Bu faciayı öğrenen devlet ise tarikatın mensuplarını yakalayıp mahkemeye çıkarıyor. Ve varsayalım ki bu bebek katilleri kendilerini şöyle savunuyorlar:
“Size ne kardeşim, bebek bizim değil mi? İster besler, ister öldürürüz. İnancımıza göre zaten bir yaşını aşmadıkça insan sayılmaz onlar. Siz başka türlü inanıyorsanız, o zaman kendi bebeklerinizi öldürmeyin, olsun bitsin. Ne diye başkalarının hayatına müdahale ediyorsunuz? Herkesin günahı kendi boyuna!”
Eminim kürtaj serbestisi yanlıları da kabul edecektir ki, böyle bir savunma kabul edilemez, ciddiye alınamaz. Çünkü ortada bireysel bir “ günah” değil, bir başka bireye (bebeğe) yönelik “suç” vardır. Cinayet gibi ağır bir suçtur hem de bu.
Tartışmanın özü
“Bu marjinal örneğin kürtajla ne alakası var” diyebilirsiniz. Var. Hem de çok var.
Çünkü kürtaj karşıtı argüman, henüz doğmamış olan bebeği bir “ insan” olarak kabul ediyor ve dolayısıyla onu öldürmenin “ cinayet” olduğuna hükmediyor.
Bunun karşısında “başkalarının hayatına niye karışıyorsunuz” demenin anlamı yok. Mevzubahis olan, annenin değil, doğmamış bebeğin hayatı çünkü.
Aynı şekilde, çoğu kez feministlerden gelen “kadın bedenine dokunmayın!” çıkışmasının da bir anlamı yok. Kadınların estetik ameliyat olma veya dövme yaptırma hakkını konuşmuyoruz ki, mesele sadece “kadın bedeni” olsun. O bedenin içinde gelişen, ama ondan ayrı bir “can” taşıyan fetusun haklarından söz ediyoruz.
Bu sebeplerle, anne rahminde gelişmekte olan “insan adayı”nın “insan” sayıldığı noktadan itibaren benim gözümde kürtaj gayrımeşrudur.

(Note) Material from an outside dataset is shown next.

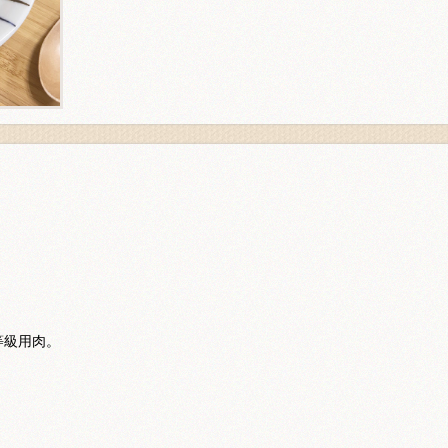
等級用肉。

Cinayettir. Ve elbette yasaklanmalıdır.
Bence tartışmaya açık olan tek nokta, bu “insan sayma” noktasının nerede başladığıdır. Bu, büyük ölçüde felsefi bir soru olduğuna göre de, dindarların savunacakları tutumu kendi dini gelenekleri içinde aramalarından daha doğal bir şey olamaz.